James H. O'Keefe, MD; Salman K. Bhatti, MD; Harshal R. Patil, MD; James J. DiNicolantonio, PHARMD; Sean C. Lucan, MD, MPH, MS; Carl J. Lavie, MD

Disclosures

J Am Coll Cardiol. 2013;62(12):1043-1051. 

In This Article

Coffee and Clinical Considerations

People who consume coffee typically do so on a daily basis, often due to caffeine dependence.
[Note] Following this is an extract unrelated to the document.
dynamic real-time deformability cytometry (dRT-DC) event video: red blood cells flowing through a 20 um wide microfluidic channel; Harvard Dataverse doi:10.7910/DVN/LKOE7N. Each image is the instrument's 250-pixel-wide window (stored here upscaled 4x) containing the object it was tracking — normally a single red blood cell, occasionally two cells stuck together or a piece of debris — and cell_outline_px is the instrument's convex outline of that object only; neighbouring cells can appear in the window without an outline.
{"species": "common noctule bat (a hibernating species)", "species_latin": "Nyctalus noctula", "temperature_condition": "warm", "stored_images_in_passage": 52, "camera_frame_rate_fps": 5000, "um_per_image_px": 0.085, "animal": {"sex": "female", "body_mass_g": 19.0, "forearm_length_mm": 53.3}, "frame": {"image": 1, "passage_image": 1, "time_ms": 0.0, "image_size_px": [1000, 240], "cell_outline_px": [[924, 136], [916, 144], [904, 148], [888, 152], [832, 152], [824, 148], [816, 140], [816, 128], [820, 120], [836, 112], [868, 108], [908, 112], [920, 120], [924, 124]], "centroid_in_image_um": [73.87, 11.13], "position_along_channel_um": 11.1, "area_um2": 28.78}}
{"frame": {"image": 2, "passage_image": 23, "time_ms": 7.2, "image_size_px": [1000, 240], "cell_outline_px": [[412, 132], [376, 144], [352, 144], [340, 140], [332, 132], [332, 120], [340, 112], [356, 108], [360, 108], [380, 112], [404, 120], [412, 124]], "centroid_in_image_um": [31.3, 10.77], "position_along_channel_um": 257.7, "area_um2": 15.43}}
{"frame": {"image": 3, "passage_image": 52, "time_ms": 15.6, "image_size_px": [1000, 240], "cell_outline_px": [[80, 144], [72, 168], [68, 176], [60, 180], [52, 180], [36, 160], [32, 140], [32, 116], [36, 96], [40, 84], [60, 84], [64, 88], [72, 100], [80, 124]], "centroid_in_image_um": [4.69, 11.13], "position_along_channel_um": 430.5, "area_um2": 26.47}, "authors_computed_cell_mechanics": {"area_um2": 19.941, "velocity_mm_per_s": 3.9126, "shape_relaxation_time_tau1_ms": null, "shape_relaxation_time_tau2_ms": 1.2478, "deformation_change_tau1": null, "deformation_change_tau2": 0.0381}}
Caffeine is a central nervous system stimulant, and its regular use typically causes mild physical dependence as evidenced by the development of tolerance, withdrawal symptoms (headaches, irritability, fatigue, depressed mood, anxiety, and difficulty concentrating), and cravings with abstinence.[70,71] Notwithstanding, daily caffeine use generally does not threaten one's physical health and emotional/social well-being the way that many addictive drugs like alcohol, opiates, cocaine, and methamphetamines do; thus, substance abuse experts generally do not consider caffeine dependence a serious addiction.[70] Indeed the tendency for coffee to promote habitual daily consumption may ultimately turn out to be advantageous if its myriad potential health benefits are confirmed.

Caffeine, in moderate daily doses of ~300 mg, or ~3 cups of coffee, appears to be safe and harmless for healthy adults. Conversely, ingesting 10 times that amount of caffeine in a short period could be lethal.[72] Moderation, tending toward 2 or 3 to as much as 4 cups a day if tolerated, seems a reasonable suggestion.